─── MATERIAL SUPPLIED ───
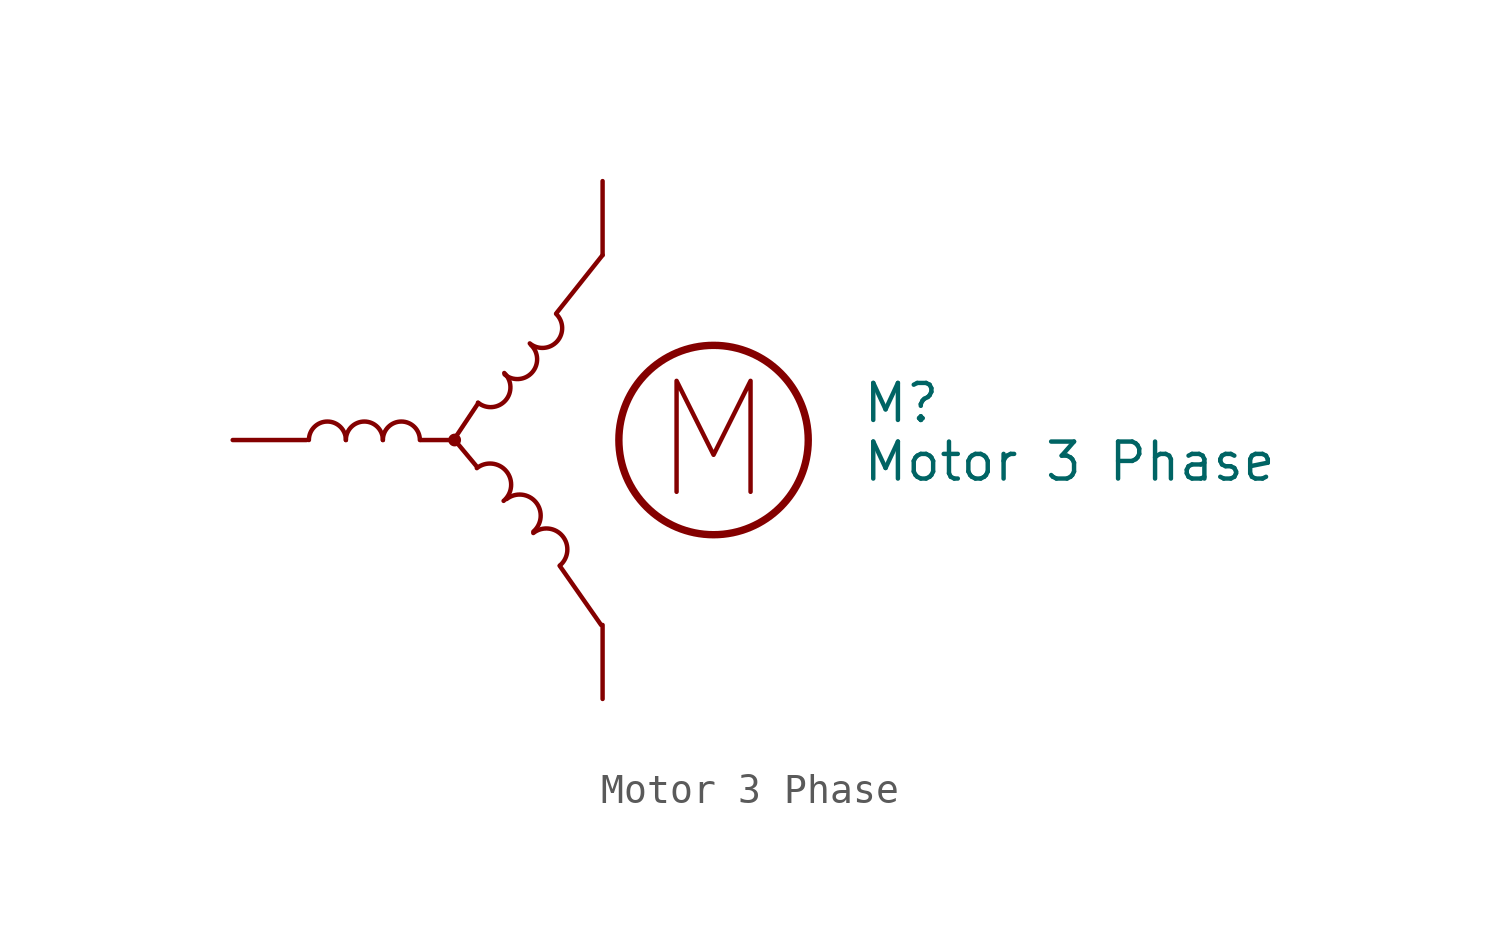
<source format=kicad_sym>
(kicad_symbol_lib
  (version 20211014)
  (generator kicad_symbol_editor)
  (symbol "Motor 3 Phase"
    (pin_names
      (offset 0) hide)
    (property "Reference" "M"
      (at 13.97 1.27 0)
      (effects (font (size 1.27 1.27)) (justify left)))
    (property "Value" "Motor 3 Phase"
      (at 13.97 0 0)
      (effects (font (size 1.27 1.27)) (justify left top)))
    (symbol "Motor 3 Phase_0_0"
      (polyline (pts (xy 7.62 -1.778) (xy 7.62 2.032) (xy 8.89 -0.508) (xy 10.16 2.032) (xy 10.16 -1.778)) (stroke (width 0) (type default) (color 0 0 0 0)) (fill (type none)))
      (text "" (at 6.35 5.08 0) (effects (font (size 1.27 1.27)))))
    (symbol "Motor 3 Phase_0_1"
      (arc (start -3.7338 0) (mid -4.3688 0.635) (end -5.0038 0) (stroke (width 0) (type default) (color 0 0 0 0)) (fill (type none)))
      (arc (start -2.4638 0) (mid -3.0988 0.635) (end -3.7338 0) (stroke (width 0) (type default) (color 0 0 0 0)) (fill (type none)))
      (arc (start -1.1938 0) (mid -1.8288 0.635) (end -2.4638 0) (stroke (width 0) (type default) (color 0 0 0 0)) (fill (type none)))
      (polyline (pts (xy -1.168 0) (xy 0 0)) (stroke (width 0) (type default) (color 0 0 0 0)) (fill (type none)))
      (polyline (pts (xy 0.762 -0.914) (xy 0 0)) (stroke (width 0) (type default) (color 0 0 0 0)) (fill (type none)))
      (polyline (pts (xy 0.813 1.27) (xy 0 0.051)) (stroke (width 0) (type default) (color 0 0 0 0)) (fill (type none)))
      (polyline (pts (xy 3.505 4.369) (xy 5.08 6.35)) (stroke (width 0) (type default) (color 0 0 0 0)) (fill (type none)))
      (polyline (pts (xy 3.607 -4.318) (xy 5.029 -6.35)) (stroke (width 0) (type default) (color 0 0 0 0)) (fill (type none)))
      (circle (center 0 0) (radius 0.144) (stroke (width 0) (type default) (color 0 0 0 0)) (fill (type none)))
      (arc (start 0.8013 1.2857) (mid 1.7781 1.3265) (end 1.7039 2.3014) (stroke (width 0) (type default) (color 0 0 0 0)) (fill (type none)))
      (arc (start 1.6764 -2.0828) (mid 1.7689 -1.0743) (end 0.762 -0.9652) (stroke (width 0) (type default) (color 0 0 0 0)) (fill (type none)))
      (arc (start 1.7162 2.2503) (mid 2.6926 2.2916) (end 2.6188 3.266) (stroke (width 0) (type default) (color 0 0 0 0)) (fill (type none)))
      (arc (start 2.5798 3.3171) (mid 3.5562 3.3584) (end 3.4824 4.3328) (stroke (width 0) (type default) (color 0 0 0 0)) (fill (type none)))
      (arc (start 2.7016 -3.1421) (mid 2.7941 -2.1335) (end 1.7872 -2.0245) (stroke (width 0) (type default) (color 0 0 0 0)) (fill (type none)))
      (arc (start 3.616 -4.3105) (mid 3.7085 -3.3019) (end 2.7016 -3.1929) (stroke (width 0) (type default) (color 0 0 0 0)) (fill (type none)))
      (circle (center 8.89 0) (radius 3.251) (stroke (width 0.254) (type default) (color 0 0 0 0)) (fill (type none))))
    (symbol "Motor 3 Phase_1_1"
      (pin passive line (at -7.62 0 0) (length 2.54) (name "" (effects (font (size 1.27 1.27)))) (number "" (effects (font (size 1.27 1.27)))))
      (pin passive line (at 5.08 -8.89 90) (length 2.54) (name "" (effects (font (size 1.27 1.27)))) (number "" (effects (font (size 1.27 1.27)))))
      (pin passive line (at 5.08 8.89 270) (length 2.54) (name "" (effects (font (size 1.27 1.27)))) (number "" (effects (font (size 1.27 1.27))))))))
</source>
───
─── MATERIAL SUPPLIED ───
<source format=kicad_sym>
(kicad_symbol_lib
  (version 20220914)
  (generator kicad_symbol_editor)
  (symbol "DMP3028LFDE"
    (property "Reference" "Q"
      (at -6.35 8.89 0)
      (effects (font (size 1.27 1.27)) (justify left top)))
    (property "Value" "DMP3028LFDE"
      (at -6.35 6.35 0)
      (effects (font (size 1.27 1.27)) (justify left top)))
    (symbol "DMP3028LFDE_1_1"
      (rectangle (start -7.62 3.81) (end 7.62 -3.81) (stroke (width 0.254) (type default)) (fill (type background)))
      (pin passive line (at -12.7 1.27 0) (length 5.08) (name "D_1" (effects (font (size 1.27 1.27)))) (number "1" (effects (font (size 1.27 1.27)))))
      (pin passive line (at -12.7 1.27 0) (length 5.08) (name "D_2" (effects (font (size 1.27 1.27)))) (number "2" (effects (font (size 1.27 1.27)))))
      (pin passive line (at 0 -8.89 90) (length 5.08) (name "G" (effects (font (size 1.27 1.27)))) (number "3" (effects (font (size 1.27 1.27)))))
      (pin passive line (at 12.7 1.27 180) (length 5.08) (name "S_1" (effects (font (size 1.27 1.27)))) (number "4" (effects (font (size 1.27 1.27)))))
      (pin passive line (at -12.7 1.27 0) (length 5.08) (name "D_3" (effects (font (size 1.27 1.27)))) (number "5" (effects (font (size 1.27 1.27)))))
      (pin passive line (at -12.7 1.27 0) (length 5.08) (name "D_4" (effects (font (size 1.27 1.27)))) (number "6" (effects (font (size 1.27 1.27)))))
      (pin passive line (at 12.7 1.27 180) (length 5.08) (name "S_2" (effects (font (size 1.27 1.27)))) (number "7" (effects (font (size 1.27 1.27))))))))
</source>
───
─── MATERIAL SUPPLIED ───
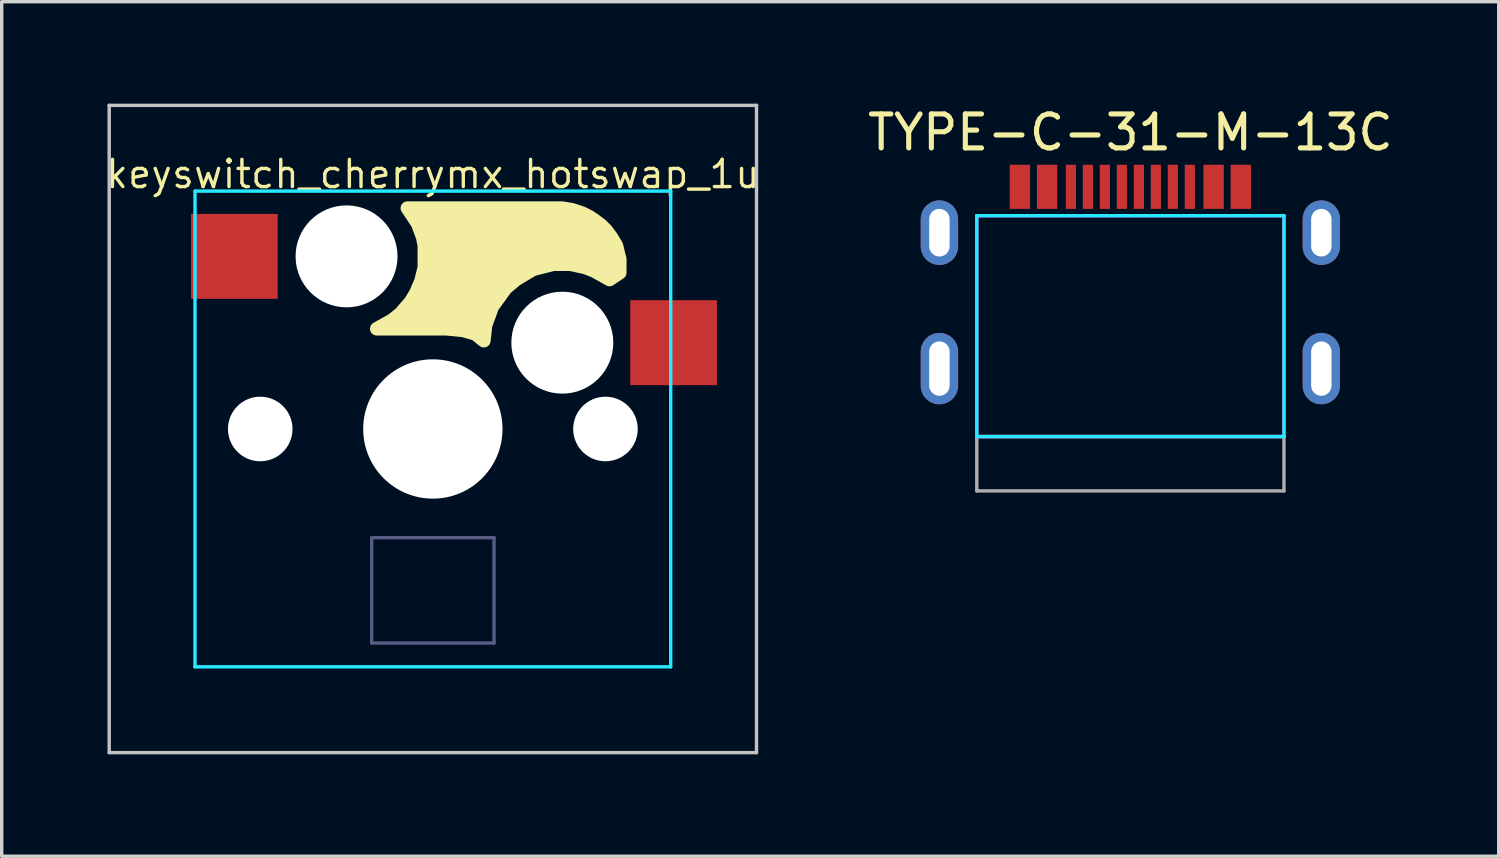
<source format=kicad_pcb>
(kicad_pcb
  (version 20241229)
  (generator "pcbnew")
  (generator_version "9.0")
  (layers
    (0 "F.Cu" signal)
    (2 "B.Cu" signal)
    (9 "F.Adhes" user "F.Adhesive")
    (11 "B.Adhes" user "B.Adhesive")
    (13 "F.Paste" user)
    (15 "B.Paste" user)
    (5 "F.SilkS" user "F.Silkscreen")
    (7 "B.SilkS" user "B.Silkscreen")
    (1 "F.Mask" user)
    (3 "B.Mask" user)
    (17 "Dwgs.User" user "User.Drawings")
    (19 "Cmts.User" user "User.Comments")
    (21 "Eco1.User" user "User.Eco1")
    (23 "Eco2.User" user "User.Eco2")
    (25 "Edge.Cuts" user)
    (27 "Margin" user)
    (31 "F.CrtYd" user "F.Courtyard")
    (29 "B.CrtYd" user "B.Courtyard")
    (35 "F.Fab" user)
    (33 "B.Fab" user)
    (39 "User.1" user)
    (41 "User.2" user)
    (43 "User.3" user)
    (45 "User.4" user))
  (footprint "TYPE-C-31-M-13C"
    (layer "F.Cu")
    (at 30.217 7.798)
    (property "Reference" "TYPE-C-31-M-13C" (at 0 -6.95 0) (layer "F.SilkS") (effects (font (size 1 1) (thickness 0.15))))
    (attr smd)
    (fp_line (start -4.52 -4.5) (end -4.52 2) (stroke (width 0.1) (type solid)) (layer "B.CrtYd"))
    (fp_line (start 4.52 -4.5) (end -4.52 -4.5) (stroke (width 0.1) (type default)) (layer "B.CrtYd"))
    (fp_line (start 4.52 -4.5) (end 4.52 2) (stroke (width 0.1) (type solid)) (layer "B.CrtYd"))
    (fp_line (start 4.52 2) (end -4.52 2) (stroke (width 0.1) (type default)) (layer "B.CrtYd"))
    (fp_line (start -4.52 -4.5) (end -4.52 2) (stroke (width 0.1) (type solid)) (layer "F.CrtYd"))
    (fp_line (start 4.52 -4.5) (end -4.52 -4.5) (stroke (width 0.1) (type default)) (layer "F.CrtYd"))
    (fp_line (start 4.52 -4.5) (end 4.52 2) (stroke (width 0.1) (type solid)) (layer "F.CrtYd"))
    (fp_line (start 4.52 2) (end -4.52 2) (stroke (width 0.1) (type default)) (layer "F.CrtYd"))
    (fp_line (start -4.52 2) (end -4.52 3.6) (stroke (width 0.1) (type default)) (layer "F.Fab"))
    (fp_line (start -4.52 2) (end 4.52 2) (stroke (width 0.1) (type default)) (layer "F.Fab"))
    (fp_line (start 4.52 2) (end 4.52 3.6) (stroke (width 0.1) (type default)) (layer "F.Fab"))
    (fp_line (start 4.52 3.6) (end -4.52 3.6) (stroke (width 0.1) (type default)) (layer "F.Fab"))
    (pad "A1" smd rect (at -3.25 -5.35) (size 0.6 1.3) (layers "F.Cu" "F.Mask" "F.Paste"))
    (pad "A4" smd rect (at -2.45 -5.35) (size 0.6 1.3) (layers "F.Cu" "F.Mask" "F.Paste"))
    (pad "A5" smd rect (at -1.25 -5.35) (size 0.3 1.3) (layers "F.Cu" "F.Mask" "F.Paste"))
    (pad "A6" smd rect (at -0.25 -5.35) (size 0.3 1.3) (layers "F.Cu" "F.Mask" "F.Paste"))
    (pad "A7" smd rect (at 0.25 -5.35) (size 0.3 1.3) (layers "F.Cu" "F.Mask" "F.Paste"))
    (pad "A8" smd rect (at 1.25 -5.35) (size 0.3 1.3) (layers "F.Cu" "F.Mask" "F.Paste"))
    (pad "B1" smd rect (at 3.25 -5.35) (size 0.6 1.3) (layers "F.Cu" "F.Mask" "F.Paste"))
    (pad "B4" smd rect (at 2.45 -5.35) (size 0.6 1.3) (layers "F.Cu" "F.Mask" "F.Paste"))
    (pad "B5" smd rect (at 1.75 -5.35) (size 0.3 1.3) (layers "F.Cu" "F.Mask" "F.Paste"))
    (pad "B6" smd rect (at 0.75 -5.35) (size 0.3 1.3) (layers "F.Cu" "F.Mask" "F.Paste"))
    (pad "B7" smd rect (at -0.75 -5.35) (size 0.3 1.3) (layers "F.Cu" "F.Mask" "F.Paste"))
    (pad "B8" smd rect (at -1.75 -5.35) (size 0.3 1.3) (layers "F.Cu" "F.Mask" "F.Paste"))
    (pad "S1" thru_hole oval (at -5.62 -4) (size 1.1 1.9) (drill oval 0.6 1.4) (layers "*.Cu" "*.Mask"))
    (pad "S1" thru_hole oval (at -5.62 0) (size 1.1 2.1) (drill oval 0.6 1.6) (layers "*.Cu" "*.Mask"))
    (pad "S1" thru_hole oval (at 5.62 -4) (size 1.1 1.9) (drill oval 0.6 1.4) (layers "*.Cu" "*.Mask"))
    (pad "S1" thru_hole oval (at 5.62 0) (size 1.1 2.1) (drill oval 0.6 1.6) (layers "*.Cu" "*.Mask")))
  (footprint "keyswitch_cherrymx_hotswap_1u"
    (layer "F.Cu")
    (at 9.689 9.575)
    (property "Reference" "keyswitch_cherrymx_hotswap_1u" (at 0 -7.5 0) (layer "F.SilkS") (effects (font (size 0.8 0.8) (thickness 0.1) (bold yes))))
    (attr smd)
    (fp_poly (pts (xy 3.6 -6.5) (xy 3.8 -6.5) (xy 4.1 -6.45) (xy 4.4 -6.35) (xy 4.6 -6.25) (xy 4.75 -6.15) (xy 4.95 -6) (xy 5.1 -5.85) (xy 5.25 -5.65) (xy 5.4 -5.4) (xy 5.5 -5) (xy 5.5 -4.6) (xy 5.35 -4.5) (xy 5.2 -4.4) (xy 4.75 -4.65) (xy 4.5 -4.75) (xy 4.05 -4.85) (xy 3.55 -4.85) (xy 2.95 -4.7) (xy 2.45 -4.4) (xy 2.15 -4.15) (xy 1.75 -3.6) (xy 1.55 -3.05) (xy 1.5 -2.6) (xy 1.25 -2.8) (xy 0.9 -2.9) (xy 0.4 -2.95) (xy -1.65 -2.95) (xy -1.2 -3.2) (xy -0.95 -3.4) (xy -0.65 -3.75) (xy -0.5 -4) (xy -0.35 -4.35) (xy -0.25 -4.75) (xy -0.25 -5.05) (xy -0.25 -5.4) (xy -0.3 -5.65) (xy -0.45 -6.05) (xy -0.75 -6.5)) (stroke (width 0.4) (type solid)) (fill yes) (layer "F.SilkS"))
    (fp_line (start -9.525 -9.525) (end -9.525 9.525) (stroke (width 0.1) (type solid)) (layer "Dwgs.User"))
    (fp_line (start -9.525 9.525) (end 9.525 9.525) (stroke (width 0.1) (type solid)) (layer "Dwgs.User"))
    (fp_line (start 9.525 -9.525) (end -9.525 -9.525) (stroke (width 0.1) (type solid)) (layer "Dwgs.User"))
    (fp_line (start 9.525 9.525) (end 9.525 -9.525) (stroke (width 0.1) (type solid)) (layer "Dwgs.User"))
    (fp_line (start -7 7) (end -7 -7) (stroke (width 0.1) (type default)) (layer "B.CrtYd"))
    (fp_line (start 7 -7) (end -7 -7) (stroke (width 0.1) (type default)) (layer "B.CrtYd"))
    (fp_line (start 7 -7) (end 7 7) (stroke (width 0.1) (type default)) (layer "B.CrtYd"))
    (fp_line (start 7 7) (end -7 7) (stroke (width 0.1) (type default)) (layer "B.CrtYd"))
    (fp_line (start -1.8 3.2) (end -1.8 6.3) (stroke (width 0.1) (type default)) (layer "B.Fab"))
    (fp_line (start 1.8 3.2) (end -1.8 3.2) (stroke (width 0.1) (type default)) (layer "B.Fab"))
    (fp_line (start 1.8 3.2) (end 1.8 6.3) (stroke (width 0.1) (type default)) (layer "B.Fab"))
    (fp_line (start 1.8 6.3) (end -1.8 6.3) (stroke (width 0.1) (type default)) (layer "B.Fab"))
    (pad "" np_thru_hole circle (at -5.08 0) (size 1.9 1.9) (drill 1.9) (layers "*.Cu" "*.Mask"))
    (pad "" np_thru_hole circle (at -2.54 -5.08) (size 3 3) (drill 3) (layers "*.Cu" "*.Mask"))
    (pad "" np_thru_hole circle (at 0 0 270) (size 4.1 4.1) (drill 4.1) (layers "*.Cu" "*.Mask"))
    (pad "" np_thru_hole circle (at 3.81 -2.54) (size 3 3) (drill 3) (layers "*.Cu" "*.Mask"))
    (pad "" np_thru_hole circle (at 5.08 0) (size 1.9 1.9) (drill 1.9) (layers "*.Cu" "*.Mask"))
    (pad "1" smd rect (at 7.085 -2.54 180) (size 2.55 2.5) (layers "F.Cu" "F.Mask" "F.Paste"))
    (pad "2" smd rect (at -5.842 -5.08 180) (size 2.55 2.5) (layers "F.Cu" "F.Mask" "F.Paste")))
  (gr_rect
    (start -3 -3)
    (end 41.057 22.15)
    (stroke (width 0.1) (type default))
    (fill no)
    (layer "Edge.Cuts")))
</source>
───
• ASSIGNMENT:
Using the records above, give the count of lines with the word "Courtyard", and write nothing more.

• RESULT FOR THIS TASK:
2